Botz-Bornstein relates Eszter’s pursuit of the natural harmony in music to Andre Bazin’s championing of neorealism in film theory, which serves “to grasp reality ‘out there’ by moving out of the studio, restricting the script, and being spontaneous” (121).1 Without the strictures of the script, studio, or cinematic temporalities ushered in via editing and narrative conventions, Botz-Bornstein isolates the materiality of rhythm in Tarr’s cinema; Tarr’s long takes do not offer transcendence or a spiritual awakening of matter as with Tarkovsky, but offer immanence instead, implicating the viewer into the cosmic harmony of universal space without recourse to time or editing. Organicism is therefore not constructivist as in Eisenstein’s dramaturgy, nor deconstructivist as with Derrida, but rather an unconditioned whole which one can become aware of as the natural order through works such as those belonging to Tarr, Makovecz, and Krasznahorkai. Botz-Bornstein concludes that “[t]he main tool for obtaining an organic space in cinema is the long take, which can transform space into a coherent and respectable entity…” (179).
Organic Cinema is an extremely dense text, rich with philosophical, aesthetic, filmic, and musicological insights. The book’s depth and breadth are certainly impressive, offering a valuable — even audacious — contribution to film theory and architectural theory. Botz-Bornstein is at his best when he makes the following radical connections between architecture, cinema and musical theology, as he describes Le Corbusier to be the “Eisenstein of architecture” and the “Werckmeister of architectural theory” (199). In this way and many others, Organic Cinema contributes to the evermore burgeoning field in which architectural theory and film are considered together.2 However, Botz-Bornstein’s book is perhaps the most philosophically endowed on this front, featuring a litany of familiar European voices, from Kant and Schelling to Lukacs and Wittgenstein, Freud, Derrida and others.
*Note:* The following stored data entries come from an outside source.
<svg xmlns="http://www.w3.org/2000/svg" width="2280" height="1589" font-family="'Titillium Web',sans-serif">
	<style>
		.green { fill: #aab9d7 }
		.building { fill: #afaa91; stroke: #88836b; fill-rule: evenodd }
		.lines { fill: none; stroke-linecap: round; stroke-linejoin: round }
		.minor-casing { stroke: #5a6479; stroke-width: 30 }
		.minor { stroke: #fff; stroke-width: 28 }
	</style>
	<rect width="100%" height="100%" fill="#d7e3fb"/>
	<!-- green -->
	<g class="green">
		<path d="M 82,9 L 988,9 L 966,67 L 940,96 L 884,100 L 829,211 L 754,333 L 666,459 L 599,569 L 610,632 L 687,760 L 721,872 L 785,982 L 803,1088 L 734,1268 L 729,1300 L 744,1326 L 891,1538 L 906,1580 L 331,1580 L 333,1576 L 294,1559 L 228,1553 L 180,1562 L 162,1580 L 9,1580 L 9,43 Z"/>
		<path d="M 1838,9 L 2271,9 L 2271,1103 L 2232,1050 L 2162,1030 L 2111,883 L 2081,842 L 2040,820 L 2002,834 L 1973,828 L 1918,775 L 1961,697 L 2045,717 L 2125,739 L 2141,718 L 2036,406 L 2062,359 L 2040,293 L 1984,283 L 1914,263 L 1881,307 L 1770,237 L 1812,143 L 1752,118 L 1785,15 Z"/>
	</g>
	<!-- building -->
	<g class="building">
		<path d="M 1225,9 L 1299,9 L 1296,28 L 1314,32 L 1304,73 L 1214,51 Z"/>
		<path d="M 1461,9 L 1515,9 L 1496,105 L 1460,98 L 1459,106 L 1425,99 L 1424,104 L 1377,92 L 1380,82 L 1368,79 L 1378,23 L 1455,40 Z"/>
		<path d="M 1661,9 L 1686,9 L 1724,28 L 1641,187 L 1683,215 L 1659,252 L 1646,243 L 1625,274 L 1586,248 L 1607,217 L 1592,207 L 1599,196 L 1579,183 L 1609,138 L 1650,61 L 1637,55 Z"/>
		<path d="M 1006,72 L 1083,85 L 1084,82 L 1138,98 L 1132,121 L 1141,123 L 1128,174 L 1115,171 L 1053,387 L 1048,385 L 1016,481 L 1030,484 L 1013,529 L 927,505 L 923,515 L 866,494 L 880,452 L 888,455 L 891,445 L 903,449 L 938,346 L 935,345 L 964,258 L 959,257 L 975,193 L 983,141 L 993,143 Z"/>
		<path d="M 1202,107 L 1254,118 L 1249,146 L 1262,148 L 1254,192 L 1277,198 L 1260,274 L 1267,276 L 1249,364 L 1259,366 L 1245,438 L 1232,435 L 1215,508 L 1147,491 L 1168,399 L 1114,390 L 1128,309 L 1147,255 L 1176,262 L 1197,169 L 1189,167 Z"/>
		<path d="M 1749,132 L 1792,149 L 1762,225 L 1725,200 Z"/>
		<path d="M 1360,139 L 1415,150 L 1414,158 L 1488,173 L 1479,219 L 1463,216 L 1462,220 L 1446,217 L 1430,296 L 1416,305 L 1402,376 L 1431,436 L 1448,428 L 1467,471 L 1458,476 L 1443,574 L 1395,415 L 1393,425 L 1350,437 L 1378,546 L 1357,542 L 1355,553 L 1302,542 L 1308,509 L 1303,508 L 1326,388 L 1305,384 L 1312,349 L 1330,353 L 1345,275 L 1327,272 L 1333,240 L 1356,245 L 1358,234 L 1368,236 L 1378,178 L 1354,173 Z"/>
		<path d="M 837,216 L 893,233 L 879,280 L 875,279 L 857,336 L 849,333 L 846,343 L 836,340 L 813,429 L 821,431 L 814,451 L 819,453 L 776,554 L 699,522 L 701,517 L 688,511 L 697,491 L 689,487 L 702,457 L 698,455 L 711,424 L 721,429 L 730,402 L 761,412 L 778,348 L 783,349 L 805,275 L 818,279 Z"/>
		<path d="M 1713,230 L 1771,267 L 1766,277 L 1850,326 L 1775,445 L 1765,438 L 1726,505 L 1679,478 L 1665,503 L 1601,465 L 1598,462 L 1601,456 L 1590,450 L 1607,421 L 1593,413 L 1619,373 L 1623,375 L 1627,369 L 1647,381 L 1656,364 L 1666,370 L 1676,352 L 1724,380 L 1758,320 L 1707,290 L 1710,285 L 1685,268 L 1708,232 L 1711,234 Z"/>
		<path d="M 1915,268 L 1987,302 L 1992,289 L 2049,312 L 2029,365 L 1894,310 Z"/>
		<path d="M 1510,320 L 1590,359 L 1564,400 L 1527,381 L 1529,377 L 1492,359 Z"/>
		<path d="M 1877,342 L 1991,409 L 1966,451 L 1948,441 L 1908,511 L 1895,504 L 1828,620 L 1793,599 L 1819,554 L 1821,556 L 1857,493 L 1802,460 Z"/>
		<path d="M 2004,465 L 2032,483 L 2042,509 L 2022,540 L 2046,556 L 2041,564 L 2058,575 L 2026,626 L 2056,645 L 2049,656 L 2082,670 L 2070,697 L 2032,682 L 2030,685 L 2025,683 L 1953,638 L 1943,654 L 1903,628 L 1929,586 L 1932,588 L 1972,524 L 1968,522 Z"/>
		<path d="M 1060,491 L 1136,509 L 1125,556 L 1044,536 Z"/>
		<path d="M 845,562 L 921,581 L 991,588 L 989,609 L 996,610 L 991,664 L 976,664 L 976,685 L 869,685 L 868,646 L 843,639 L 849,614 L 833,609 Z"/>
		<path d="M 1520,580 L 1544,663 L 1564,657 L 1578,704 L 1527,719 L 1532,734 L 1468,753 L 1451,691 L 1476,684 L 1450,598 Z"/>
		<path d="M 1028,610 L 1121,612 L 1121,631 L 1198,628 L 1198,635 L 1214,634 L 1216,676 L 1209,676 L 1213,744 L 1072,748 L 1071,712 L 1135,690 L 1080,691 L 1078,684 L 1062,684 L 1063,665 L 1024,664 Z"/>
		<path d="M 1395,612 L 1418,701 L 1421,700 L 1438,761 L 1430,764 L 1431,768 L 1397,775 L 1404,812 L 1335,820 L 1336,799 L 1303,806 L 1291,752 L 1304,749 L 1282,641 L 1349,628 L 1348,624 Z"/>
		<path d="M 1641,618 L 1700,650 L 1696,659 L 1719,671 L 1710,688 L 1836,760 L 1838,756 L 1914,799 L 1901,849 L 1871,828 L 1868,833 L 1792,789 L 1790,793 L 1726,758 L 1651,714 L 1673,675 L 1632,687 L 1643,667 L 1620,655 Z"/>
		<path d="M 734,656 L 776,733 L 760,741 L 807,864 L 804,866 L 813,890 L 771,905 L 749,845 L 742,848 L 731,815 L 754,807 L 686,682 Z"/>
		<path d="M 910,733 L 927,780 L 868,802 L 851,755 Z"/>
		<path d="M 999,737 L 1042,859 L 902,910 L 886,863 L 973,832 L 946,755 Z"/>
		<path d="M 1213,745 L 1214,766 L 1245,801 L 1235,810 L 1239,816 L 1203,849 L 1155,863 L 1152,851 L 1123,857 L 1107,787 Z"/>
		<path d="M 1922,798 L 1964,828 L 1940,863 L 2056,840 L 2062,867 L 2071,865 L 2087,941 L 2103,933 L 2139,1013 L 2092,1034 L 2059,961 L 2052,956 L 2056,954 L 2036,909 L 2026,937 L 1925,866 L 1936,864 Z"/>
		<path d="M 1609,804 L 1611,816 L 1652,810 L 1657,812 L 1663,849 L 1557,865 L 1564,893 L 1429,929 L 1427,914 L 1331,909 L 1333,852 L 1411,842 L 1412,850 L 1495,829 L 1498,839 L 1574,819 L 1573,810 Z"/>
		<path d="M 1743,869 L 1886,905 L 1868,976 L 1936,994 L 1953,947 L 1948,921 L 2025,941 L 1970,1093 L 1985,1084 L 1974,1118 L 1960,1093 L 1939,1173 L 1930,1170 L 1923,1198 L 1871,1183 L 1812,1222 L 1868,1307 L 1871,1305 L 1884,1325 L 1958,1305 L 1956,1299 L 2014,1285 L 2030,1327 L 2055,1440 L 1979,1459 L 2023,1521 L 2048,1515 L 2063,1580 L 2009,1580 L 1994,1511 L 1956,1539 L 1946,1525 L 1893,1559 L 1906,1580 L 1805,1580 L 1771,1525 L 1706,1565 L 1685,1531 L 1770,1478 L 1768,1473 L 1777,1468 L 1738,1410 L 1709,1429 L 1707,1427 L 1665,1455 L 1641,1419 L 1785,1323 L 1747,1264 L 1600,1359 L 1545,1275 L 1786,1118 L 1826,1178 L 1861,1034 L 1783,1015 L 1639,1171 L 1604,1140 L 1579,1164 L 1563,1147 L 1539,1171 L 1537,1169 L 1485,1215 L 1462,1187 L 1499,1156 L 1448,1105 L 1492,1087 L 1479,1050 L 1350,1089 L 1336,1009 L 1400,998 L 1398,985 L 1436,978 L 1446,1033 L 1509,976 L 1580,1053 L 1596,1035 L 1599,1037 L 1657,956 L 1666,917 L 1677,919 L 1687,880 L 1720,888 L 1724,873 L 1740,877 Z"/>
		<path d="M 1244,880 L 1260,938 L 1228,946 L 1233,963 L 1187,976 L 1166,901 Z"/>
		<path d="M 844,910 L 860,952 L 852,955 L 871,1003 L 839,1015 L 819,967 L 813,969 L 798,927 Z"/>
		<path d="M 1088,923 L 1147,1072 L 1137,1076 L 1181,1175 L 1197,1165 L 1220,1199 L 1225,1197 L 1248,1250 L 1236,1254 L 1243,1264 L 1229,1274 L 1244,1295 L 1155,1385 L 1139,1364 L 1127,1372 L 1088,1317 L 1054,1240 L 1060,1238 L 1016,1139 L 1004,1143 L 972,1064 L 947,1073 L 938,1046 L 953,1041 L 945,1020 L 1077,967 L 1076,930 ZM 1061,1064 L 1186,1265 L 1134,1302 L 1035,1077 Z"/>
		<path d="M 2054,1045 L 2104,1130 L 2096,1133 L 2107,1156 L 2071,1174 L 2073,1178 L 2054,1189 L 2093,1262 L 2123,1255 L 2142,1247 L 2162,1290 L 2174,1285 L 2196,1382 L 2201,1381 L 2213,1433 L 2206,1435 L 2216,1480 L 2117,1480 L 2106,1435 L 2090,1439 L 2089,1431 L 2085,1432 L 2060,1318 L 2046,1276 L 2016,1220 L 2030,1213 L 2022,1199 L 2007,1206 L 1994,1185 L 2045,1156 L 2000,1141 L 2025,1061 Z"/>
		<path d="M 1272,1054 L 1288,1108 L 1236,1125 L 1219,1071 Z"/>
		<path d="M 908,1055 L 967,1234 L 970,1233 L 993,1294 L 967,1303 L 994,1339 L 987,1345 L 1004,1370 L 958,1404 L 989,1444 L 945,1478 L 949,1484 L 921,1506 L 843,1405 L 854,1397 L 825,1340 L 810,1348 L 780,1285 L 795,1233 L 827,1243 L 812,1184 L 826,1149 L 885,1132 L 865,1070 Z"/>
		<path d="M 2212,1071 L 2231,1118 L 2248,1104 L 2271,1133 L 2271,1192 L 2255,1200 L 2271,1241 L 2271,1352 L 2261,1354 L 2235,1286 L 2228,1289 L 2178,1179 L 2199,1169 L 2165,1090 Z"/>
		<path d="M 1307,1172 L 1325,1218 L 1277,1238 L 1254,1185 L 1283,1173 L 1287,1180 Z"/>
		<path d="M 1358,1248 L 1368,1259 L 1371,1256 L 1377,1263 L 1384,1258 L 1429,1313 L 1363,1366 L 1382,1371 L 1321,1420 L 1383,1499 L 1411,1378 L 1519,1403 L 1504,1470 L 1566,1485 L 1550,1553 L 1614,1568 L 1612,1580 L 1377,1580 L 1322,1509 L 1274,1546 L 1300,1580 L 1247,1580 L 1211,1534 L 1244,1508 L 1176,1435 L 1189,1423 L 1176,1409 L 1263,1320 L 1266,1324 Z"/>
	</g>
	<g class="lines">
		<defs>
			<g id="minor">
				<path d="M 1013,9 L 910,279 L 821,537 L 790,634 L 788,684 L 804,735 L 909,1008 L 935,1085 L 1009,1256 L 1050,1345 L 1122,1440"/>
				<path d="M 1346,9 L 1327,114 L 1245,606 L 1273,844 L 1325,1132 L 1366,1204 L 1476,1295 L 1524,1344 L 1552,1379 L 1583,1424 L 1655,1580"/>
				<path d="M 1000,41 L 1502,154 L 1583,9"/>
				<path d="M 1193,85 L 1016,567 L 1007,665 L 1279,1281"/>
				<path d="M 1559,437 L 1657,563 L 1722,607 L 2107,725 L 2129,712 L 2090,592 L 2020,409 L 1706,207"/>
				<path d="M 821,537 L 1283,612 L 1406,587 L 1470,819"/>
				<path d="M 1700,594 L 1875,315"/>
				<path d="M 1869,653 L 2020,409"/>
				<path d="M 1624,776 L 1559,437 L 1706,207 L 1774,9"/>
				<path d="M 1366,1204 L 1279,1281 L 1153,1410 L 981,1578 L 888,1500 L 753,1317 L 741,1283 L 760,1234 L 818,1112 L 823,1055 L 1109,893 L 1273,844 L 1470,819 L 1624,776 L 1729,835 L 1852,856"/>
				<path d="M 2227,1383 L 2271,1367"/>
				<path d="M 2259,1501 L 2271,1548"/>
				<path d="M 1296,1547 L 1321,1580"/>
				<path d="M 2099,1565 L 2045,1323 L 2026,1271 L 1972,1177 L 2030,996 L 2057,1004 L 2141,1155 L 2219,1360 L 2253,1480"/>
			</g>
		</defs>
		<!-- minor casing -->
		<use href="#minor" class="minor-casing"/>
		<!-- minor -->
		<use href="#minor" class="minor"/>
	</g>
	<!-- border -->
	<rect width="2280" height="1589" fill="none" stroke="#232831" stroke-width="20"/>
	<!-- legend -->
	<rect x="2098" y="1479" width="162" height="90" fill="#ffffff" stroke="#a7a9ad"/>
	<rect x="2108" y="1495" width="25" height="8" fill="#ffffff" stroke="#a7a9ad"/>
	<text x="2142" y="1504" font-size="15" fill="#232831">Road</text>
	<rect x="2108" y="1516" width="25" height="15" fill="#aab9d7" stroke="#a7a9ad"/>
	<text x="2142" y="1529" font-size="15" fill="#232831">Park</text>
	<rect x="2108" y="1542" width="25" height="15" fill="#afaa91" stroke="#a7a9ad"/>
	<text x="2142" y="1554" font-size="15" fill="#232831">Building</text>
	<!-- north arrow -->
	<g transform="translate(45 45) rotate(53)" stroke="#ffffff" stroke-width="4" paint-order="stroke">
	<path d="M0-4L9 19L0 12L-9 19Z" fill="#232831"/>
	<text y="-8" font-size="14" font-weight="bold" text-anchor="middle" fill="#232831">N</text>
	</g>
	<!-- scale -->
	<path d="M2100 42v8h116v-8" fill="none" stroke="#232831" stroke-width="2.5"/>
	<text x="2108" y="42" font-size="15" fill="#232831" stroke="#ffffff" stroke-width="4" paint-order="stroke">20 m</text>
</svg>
Furthermore, although not explicit in the book, Botz-Bornstein implicitly contributes to the very recent “speculative realist” school of thought, most notably echoing Jane Bennett’s return to vital materialism and Bergson’s élan vital in her work Vibrant Matter.3 Organic Cinema resuscitates the philosophical considerations of contemplation, patience, nature and the cosmos once thought to be outdated, and in so doing, successfully illuminates organic philosophy, architecture, and cinema as radical means of resistance against contemporary trends of spectacle architecture and fast-paced, action cinema.